In the above, the image data generation device 30, the image reproduction device 40, the audio image data generation device 50, the audio image reproduction device 60, and the image data tampering detection device 70 are provided in the same

information processing devices

1A, 1B, 1C. However, it is also possible to provide those functions as separate devices.

Also, the series of processes described above can be performed by hardware or software. When a series of processes are executed by software, various functions are executed by installing a computer in which a program configuring the software is incorporated in dedicated hardware or various programs.

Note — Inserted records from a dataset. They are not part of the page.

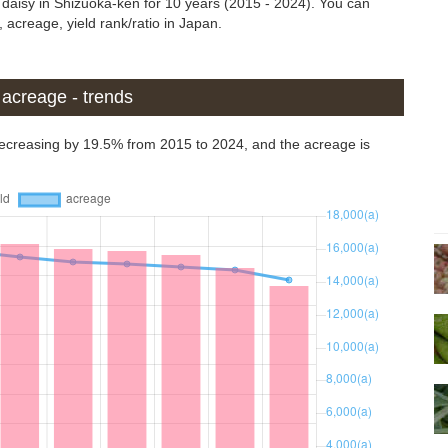
s daisy in Shizuoka-ken for 10 years (2015 - 2024). You can
 acreage, yield rank/ratio in Japan.
d acreage - trends
 decreasing by 19.5% from 2015 to 2024, and the acreage is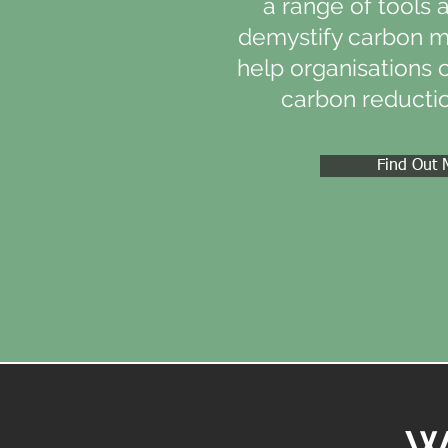
a range of tools 
demystify carbon 
help organisations 
carbon reductio
Find Out 
W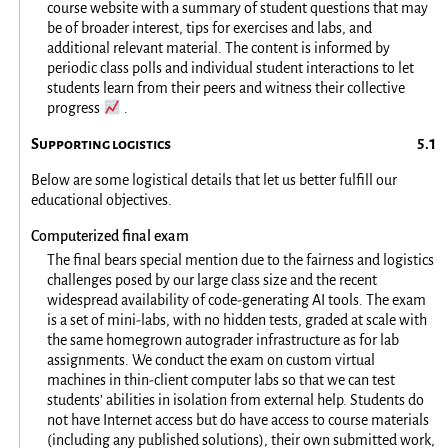
course website with a summary of student questions that may
be of broader interest, tips for exercises and labs, and
additional relevant material. The content is informed by
periodic class polls and individual student interactions to let
students learn from their peers and witness their collective
📈
progress
.
Supporting logistics
Below are some logistical details that let us better fulfill our
educational objectives.
Computerized final exam
The final bears special mention due to the fairness and logistics
challenges posed by our large class size and the recent
widespread availability of code-generating AI tools. The exam
is a set of mini-labs, with no hidden tests, graded at scale with
the same homegrown autograder infrastructure as for lab
assignments. We conduct the exam on custom virtual
machines in thin-client computer labs so that we can test
students’ abilities in isolation from external help. Students do
not have Internet access but do have access to course materials
(including any published solutions), their own submitted work,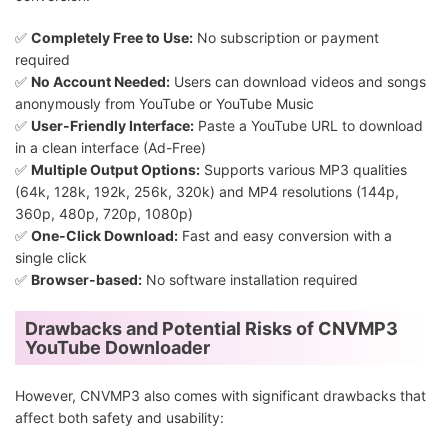
✅
Completely Free to Use:
No subscription or payment
required
✅
No Account Needed:
Users can download videos and songs
anonymously from YouTube or YouTube Music
✅
User-Friendly Interface:
Paste a YouTube URL to download
in a clean interface (Ad-Free)
✅
Multiple Output Options:
Supports various MP3 qualities
(64k, 128k, 192k, 256k, 320k) and MP4 resolutions (144p,
360p, 480p, 720p, 1080p)
✅
One-Click Download:
Fast and easy conversion with a
single click
✅
Browser-based:
No software installation required
Drawbacks and Potential Risks of CNVMP3
YouTube Downloader
However, CNVMP3 also comes with significant drawbacks that
affect both safety and usability: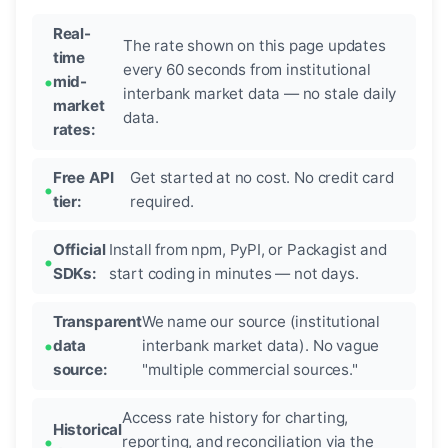
Real-
The rate shown on this page updates
time
every 60 seconds from institutional
mid-
interbank market data — no stale daily
market
data.
rates:
Free API
Get started at no cost. No credit card
tier:
required.
Official
Install from npm, PyPI, or Packagist and
SDKs:
start coding in minutes — not days.
Transparent
We name our source (institutional
data
interbank market data). No vague
source:
"multiple commercial sources."
Access rate history for charting,
Historical
reporting, and reconciliation via the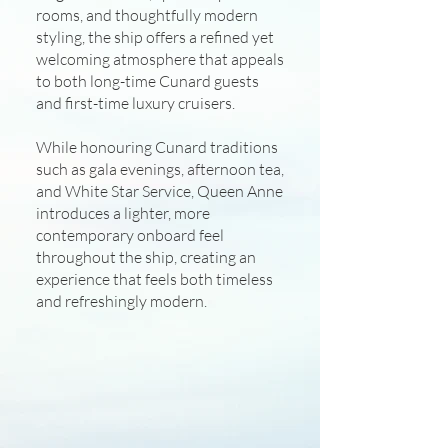
rooms, and thoughtfully modern
styling, the ship offers a refined yet
welcoming atmosphere that appeals
to both long-time Cunard guests
and first-time luxury cruisers.
While honouring Cunard traditions
such as gala evenings, afternoon tea,
and White Star Service, Queen Anne
introduces a lighter, more
contemporary onboard feel
throughout the ship, creating an
experience that feels both timeless
and refreshingly modern.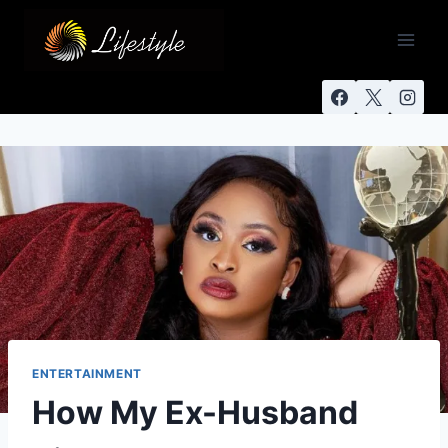
ENTERTAINMENT
How My Ex-Husband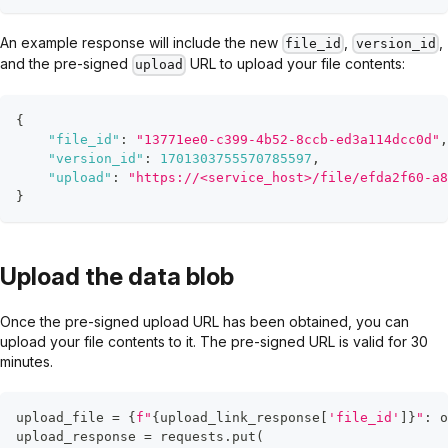
An example response will include the new
,
,
file_id
version_id
and the pre-signed
URL to upload your file contents:
upload
{
"file_id"
:
"13771ee0-c399-4b52-8ccb-ed3a114dcc0d"
,
"version_id"
:
1701303755570785597
,
"upload"
:
"https://<service_host>/file/efda2f60-a8
}
Upload the data blob
Once the pre-signed upload URL has been obtained, you can
upload your file contents to it. The pre-signed URL is valid for 30
minutes.
upload_file 
=
{
f"
{
upload_link_response
[
'file_id'
]
}
"
:
o
upload_response 
=
 requests
.
put
(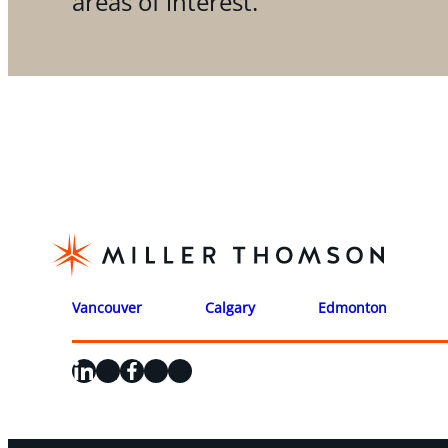
areas of interest.
Vancouver
Calgary
Edmonton
LinkedIn
X
Facebook
Instagram
YouTube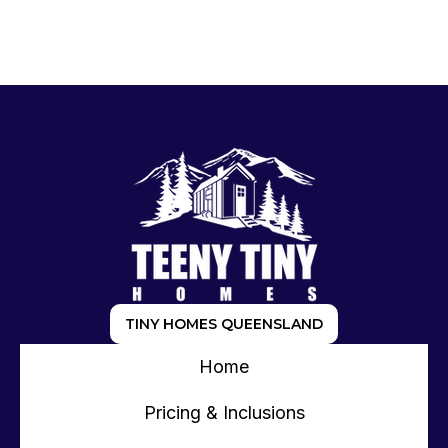
TINY HOMES QUEENSLAND
Home
Pricing & Inclusions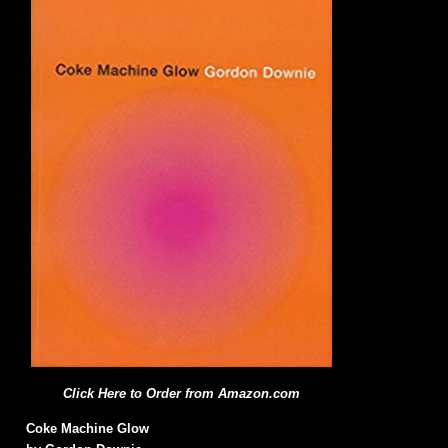
Click Here to Order from Amazon.com
Coke Machine Glow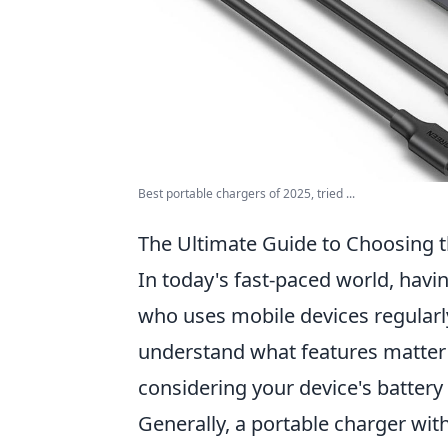
Best portable chargers of 2025, tried ...
The Ultimate Guide to Choosing t
In today's fast-paced world, havin
who uses mobile devices regularly.
understand what features matter 
considering your device's batter
Generally, a portable charger wit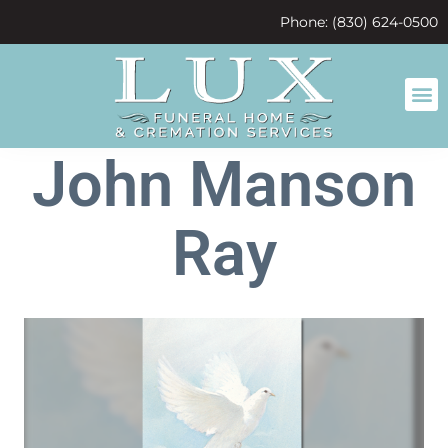
content
Phone: (830) 624-0500
John Manson
Ray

Can be installed, for example, on a general-purpose personal computer from the program storage medium.

Note that the program executed by the computer may be a program that performs processing in chronological order according to the order described in this specification, in parallel, or when necessary, such as when a call is made. It may be a program to be processed.

1, 1A, 1B, 1C: information processing apparatus, 16: output unit, 17: storage unit, 30: image data generation apparatus, 31: image coding unit, 32: metadata generation unit, 33: image data generation unit, 34: recording control unit 40: image reproduction device 41: analysis unit 42: image decoding unit 43: image storage unit 44: image trimming unit 45: output control unit 50: audio image data generation device 51 ... image encoding unit, 52 ... metadata generation unit, 53 ... data generation unit, 54 ... recording control unit, 60 ... audio image reproduction device, 61 ... analysis unit, 62 ... image decoding unit, 63 ... text drawing unit, 64 ... output control unit 70 ... image data tampering detection device 71 ... analysis unit 72 ... comparison unit 73 ... tampering detection unit 74 ... image decoding unit 75 ... output control unit

Claims

The audio image reproduction unit is configured to reproduce audio and an image based on audio data in which image data having data obtained by encoding an image and metadata relating to the data is embedded.
The metadata includes at least telop information in which text data and time information are combined,
The audio and video reproduction unit reproduces the audio based on the audio data, and according to the telop information of the image data, a telop image based on the text data according to an elapsed time from the start of the audio reproduction based on the audio data An audio and video reproduction apparatus characterized by superimposing and displaying it on a reproduced image.
The telop information further includes text control information including at least one of color information of the text data, font information, information indicating presence or absence of shading, and background color information.
The data reproduction apparatus according to claim 1, wherein the audio and video reproduction unit displays a telop image based on the text data according to the text control information.
The data reproduction apparatus according to claim 1, wherein the telop image is lyric data, and the image data is generated from original image data consisting of artwork.
The audio image reproduction step of reproducing audio and an image based on audio data in which image data having data obtained by encoding an image and metadata relating to the data is embedded,
The metadata includes at least telop information in which text data and time information are combined,
The sound and image reproduction step includes
Playing an audio based on the audio data;
Displaying a telop image based on the text data in accordance with the elapsed time from the start of reproduction of the audio data according to the telop information of the image data, and superimposing it on the reproduction image.
Encoded image data,
Metadata including at least text data for superimposing on the image data, and telop information in which time information indicating timing of superimposing the text of the text data on the image data is combined;
The data structure of image data characterized by having.